All the women vanished from the streets and offices. Girl schools were blown up, and bodies of dancing girls were dumped on a public square. The music stores were shut down and the barber shops displayed signs announcing that un-Islamic cuts or shavings were not available.
That world inexorably collides with ours. Our world promotes faith in living, whereas the Taliban promotes living in faith. In their frenzy, they are ready to turn the clock back to the sixth century, where this life is merely a preamble for the next.
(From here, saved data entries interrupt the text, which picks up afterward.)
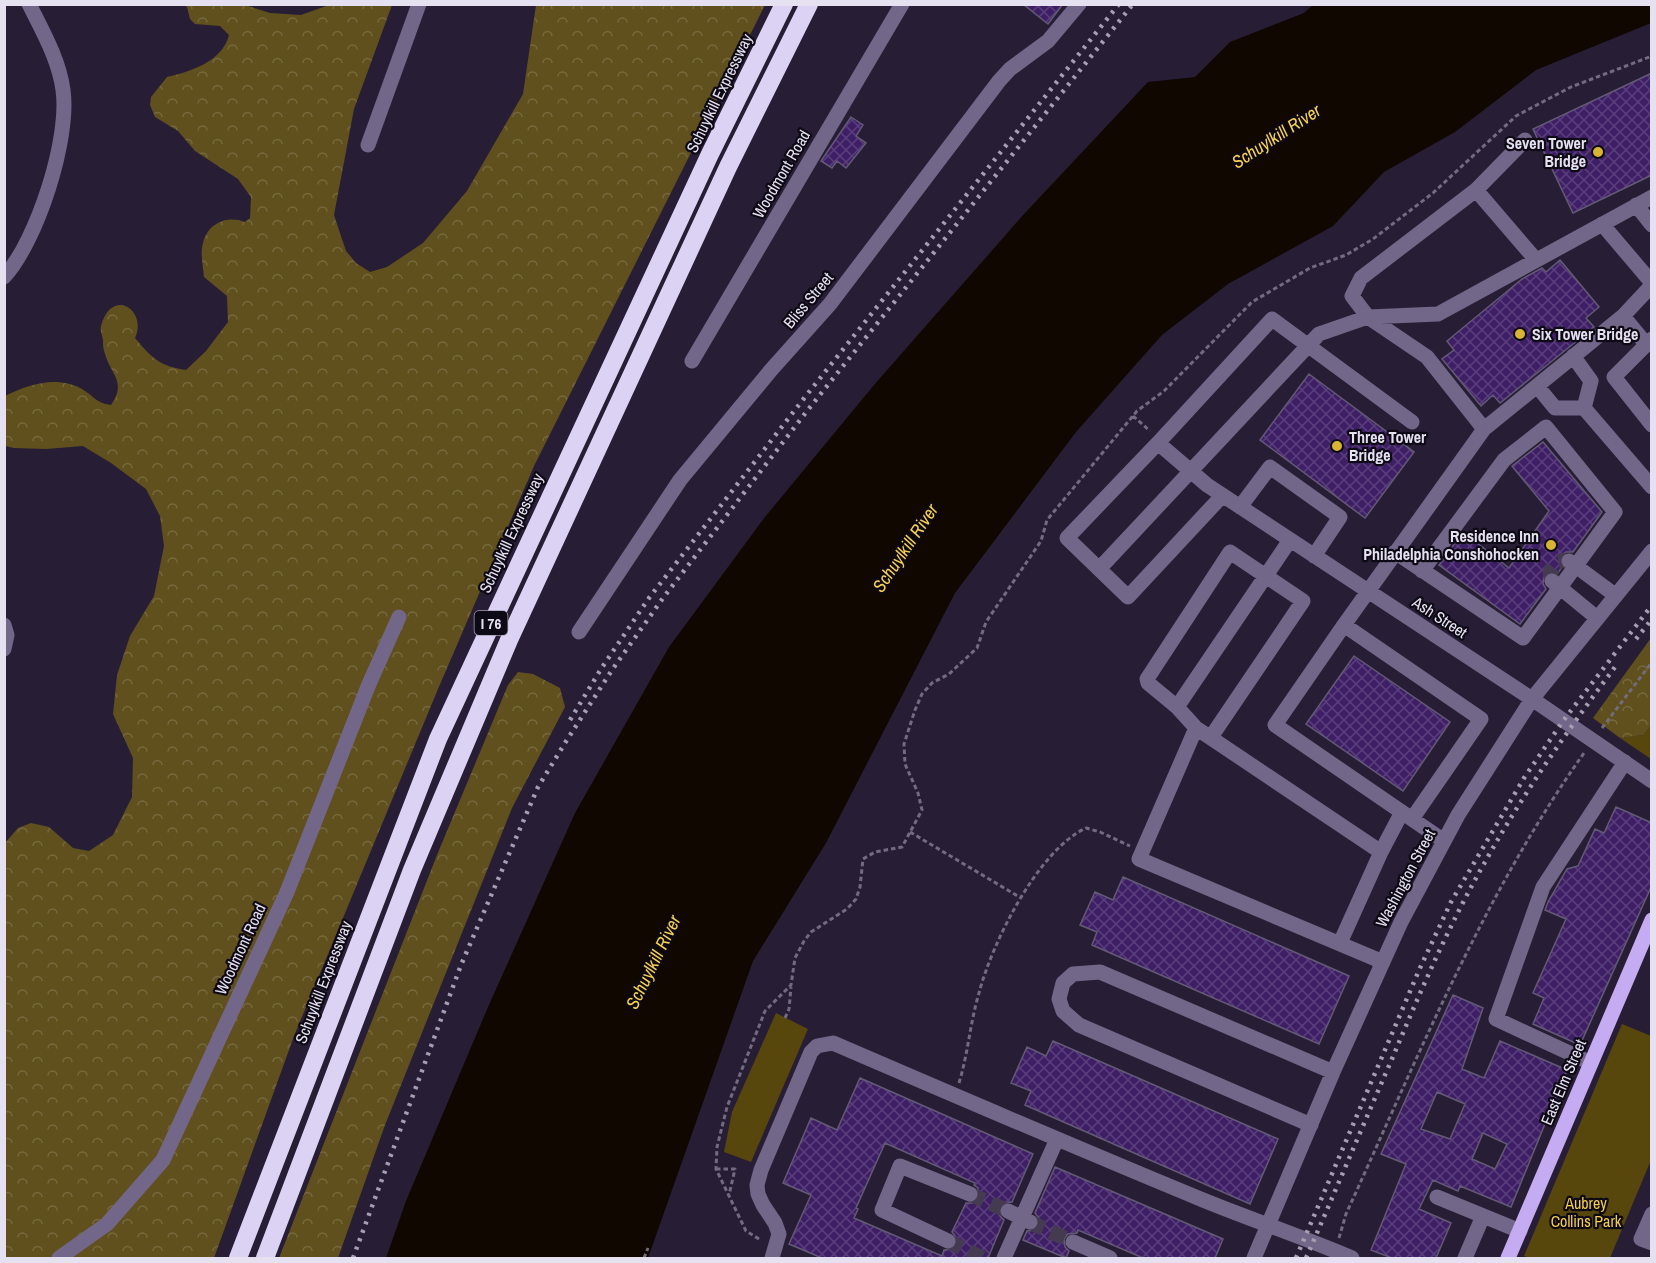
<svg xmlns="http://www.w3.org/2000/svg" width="1656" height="1263" viewBox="0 0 1656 1263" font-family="'Archivo Narrow',sans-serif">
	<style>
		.green { fill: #57470d }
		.forest { fill: url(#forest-crowns) }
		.water { fill: #100700 }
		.building { fill: url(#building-cross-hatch); stroke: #635a75; stroke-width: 1.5; fill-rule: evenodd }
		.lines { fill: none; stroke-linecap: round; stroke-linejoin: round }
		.minor-tunnel { stroke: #443b51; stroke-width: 15; stroke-dasharray: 15 8; stroke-linecap: butt }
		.path { stroke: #736b7f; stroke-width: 3; stroke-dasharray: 4.5 3; stroke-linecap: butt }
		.minor { stroke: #736789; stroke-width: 15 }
		.major { stroke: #c4abf2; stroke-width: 15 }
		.highway { stroke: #dcd2f4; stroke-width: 18 }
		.rail { stroke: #a69fb2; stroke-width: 4.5; stroke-dasharray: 3 6; stroke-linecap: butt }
		.poi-dot { fill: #d8b434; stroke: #0e0a15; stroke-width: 2 }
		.labels { text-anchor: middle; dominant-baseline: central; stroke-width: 4.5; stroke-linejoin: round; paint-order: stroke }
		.shield { fill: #0e0a15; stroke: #a5a0af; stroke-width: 1.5 }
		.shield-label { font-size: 15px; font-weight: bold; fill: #e6e1f1 }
		.street-label { font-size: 16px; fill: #e6e1f1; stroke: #0e0a15 }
		.poi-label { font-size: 16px; font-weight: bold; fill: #e6e1f1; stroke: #0e0a15; text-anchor: end }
		.park-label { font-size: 16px; fill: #f3cd4c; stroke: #0e0a15 }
		.water-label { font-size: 18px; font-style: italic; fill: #f7d150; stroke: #0e0a15 }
	</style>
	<defs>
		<pattern id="forest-crowns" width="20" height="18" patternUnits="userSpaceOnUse" patternTransform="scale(1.5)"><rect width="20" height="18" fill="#5f501d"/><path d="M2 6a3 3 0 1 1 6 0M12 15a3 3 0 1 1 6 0" fill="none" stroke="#76693e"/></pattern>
		<pattern id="building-cross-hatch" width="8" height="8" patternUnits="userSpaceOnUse" patternTransform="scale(1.5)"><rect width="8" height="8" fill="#3e1f66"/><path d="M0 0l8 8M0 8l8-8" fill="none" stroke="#5a3f7c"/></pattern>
	</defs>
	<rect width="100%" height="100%" fill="#271e35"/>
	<path class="green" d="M1651 725V759L1620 738 1644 735Z
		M776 1013 808 1029 751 1162 724 1152 732 1112Z
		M1622 1024 1651 1036V1160L1610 1258H1530L1524 1256Z"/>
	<path class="forest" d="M183 5H245L270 13 301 15 329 5H392L354 109 334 215 346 251 356 263 370 272 387 267 423 243 467 191 523 94 536 5H765L534 466 438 689 294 1036 214 1258H5V843L18 828 31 823 49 827 73 848 89 851 113 835 132 797 133 758 113 714 117 675 130 636 154 596 164 546 160 516 146 489 111 463 83 446 46 449 14 448 5 446V396C28 384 58 375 82 389 95 397 96 403 111 405 127 382 111 375 105 354 103 349 103 344 103 340 102 335 100 330 101 326 112 286 148 311 135 338 152 358 159 366 186 370L206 351 228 322 227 296 204 277C203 266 200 253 203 243 208 223 227 215 245 222L250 218 251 197 238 179 195 151 178 131 155 117 150 105 151 97 167 77C190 72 223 61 229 35L220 26 195 24 190 19 187 7Z
		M1651 638V725L1644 735 1620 738 1593 718Z
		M518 672 533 674 560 688 565 707 512 808 385 1125 338 1258H279L437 855 508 685Z"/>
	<path class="water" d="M1314 4 1651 5V23L1536 70 1455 132 1384 172 1333 226 1228 284 1162 335 1076 432 955 593 826 843 753 961 648 1258H386L406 1201 488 1007 575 813 669 647 765 517 874 385 1024 214 1148 82 1195 77 1230 42 1304 13Z"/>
	<path class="building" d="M1023 4H1063L1048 24Z
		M1652 73V175L1573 213 1533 129Z
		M851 117 863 125 856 136 866 143 846 168 837 161 832 168 821 161Z
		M1560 260 1599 307 1586 318 1594 327 1500 403 1493 395 1481 406 1442 359 1454 350 1447 341 1522 279 1542 268 1546 272Z
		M1309 374 1414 452 1365 518 1260 440Z
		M1543 442 1602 512 1573 552H1566L1561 556 1559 560 1562 567 1558 573 1549 572 1544 575 1543 584 1546 589 1520 624 1439 565 1463 532 1509 568 1549 511 1512 466Z
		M1354 656 1450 722 1403 791 1306 724Z
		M1616 807 1652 823V885L1580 1045 1533 1024 1544 998 1533 993 1566 919 1545 910 1548 902 1567 869 1578 866 1595 829 1604 833Z
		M1123 877 1349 976 1319 1044 1092 945 1097 932 1080 925 1095 892 1113 900Z
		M1453 995 1483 1008 1462 1069 1484 1078 1500 1041 1567 1070 1511 1207 1460 1186 1458 1191 1433 1180 1419 1209 1451 1223 1436 1258H1392L1371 1250 1406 1164 1381 1154ZM1437 1092 1465 1104 1450 1139 1421 1129ZM1483 1133 1507 1144 1495 1169 1472 1159Z
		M1053 1041 1278 1139 1250 1204 1025 1105 1031 1091 1011 1083 1027 1047 1046 1056Z
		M860 1078 1033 1154 1012 1202 1003 1203 999 1207 1000 1216 1004 1220 988 1258H822L789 1244 811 1195 783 1183 811 1118 837 1130ZM885 1143 975 1183 974 1185 978 1188 979 1198 972 1203H966L952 1232 958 1240 957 1246 953 1249 944 1250 942 1256 854 1218 858 1209 856 1208Z
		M1055 1167 1223 1239 1215 1258H1143L1078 1230 1077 1233 1068 1234 1064 1239 1065 1247 1069 1251 1066 1258 1023 1240 1027 1231 1035 1230 1039 1226 1038 1217 1035 1213Z"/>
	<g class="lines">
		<path class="minor-tunnel" d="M1552 581 1550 572 1557 562 1567 560
			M970 1194 1008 1211
			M1030 1222 1073 1242
			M948 1241 982 1258"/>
		<path class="path" d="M1133 416 1150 431
			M1602 728 1652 662
			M910 832 1021 898
			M785 1018 789 1009 791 987
			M959 1083C968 1054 970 1023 979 993 992 943 1038 850 1086 828L1100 832 1130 846
			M716 1169H735L729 1195
			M1339 1238 1346 1214C1418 1057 1484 894 1584 753
			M759 1239 746 1231 716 1169 717 1147 727 1107 765 1011 791 985 795 958 804 941 811 932 847 909 856 899 860 887 863 859 875 852 902 847 922 810 918 793 905 764 904 744 915 710 922 694 932 683 949 674 977 648 986 622 1041 541 1047 520 1137 411 1164 391 1252 302 1310 268 1346 255 1373 239 1433 193 1516 116 1571 87 1652 56
			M644 1258 648 1248"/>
		<path class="minor" d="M368 145 419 4
			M1476 190 1536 260
			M1636 205 1652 225
			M1602 224 1652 283
			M4 277C37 241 70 139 63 90 59 60 43 32 29 4
			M1623 316 1646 344
			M1652 339 1614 377 1652 425
			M1573 356 1591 381 1584 408 1652 487
			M692 361 902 4
			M1537 386 1555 408H1584
			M1484 429 1427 357 1368 317 1352 296 1361 278 1476 190 1525 140
			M1158 443 1272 319 1412 422
			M1222 496 1128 597 1067 538 1158 443 1207 485 1532 699 1652 781
			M1240 507 1270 467 1340 517 1314 556
			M1395 552 1523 638 1615 512 1546 427 1504 460 1422 571
			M1569 561 1615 595
			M1099 569 1319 334 1368 317 1438 314 1652 197
			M1552 581 1597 618
			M4 625 7 635 4 649
			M1344 625 1484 429 1623 316 1652 285
			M579 632 680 480 771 370 830 304 999 81 1010 69 1048 41 1079 4
			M1177 707 1290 540
			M1196 728 1177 707 1148 683 1147 679 1230 552 1303 601 1211 737
			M1412 819 1481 719 1344 625 1275 725 1444 841
			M1381 852 1402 812
			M1340 943 1381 852 1196 728 1139 859 1383 962
			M1591 1063 1496 1019 1543 887 1625 762
			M1311 1125 1079 1025 1063 1011 1059 999 1063 983 1073 974 1100 972 1333 1072
			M1437 1197 1520 1231
			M1008 1211 1030 1222
			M1652 1214 1641 1239 1652 1243
			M948 1241 882 1210 900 1166 970 1194
			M1073 1242 1110 1258
			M59 1258 107 1224 163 1160 287 892 369 684 399 617
			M772 1258 779 1234 775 1223 763 1205 758 1194 757 1185 761 1170 811 1052 817 1046 833 1043C956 1096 1079 1149 1203 1200 1252 1220 1303 1237 1352 1258
			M1004 1258 1057 1139
			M1254 1258 1333 1072 1401 922 1458 815 1532 699 1652 551
			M1465 1258 1483 1216"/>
		<path class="major" d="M1508 1258 1652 920"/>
		<path class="highway" d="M238 1258 438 739 710 154 784 4
			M265 1258 412 870 509 640 728 167 809 4"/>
		<path class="rail" d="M1636 639 1652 619
			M570 720 601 669 649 598 805 397 1119 4
			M353 1258 461 965 538 787 565 743 612 670 663 598 807 411 1133 4
			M1296 1258 1420 968 1451 902 1524 778 1563 721 1652 605
			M1306 1258C1335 1192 1363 1125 1392 1059 1420 992 1449 925 1485 862 1524 792 1570 727 1618 663"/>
	</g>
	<g class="poi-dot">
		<circle cx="1598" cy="152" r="6"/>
		<circle cx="1520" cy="334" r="6"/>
		<circle cx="1337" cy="446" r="6"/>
		<circle cx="1551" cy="545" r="6"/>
	</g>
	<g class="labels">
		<rect class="shield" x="474.5" y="611" width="33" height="24" rx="4.5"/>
		<g class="shield-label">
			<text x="491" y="623">I 76</text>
		</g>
		<g class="street-label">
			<text transform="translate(719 93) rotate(-64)">Schuylkill Expressway</text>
			<text transform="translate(781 174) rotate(-60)">Woodmont Road</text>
			<text transform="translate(808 300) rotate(-50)">Bliss Street</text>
			<text transform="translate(511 533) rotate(-65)">Schuylkill Expressway</text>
			<text transform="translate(1440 617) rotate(33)">Ash Street</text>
			<text transform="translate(1405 878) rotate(-62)">Washington Street</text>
			<text transform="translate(240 949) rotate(-65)">Woodmont Road</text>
			<text transform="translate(323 982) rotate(-69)">Schuylkill Expressway</text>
			<text transform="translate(1563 1082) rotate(-67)">East Elm Street</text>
		</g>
		<g class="poi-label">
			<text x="1586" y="143">Seven Tower<tspan x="1586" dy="18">Bridge</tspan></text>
			<text x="1532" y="334" text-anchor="start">Six Tower Bridge</text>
			<text x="1349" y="437" text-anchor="start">Three Tower<tspan x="1349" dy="18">Bridge</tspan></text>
			<text x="1539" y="536">Residence Inn<tspan x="1539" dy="18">Philadelphia Conshohocken</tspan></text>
		</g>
		<g class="park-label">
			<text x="1586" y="1203">Aubrey<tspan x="1586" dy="18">Collins Park</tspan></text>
		</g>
		<g class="water-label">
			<text transform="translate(1276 136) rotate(-33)">Schuylkill River</text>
			<text transform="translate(905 548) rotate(-56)">Schuylkill River</text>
			<text transform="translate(653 962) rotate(-64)">Schuylkill River</text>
		</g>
	</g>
	<rect width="1656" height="1263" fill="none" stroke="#e6e1f1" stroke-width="12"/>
</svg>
During their conversation, there was one other thing Wakil said to Rashid. The sharia didn't allow politics or political parties. "That is why we give no salaries to officials or soldiers, just food, clothes, shoes and weapons," he added.
What else can they give? Endless flogging, chopping of hands and stoning to death, according to many. In fact, it's like the Day of Judgment every day under the Taliban, any deviation from the sharia is dealt with urgent hands, adulterers abolished, fornicators finished, music lovers mauled, drunkards destroyed, shavers shamed, man measured by the length of his beard, woman by the length of her veil.
Of course, our world has its flaws. It's also driven by some kind of a frenzy, extreme on life as the Taliban is on faith. In fact, the Taliban frenzy is an outcome of our frenzy, a by product of our excesses, the children of strifes smothered by inordinate greed and cruelty unleashed on them.
Toady, if they are insisting on returning to ancient days it's because they see it as an improvement over the dark ages in which they were condemned to live.
So, if the fierce faith of the Taliban bothers us, our frivolous life bothers them just as bad. Two diverse worlds have become impervious to each other, each spiteful of the extremes of another. The Taliban has transformed faith into tyranny. We have transformed tyranny into faith.
In the past, revolutions came to take this world forward. They promised to do so by bringing men closer to each other. Liberty, fraternity and equality were the catchwords.
For argument's sake let us believe the Taliban will bring us closer to God. Let us say it will work if they reverse the world. But will that bring us closer to each other? More than flogging, stoning and chopping, that should be our biggest concern.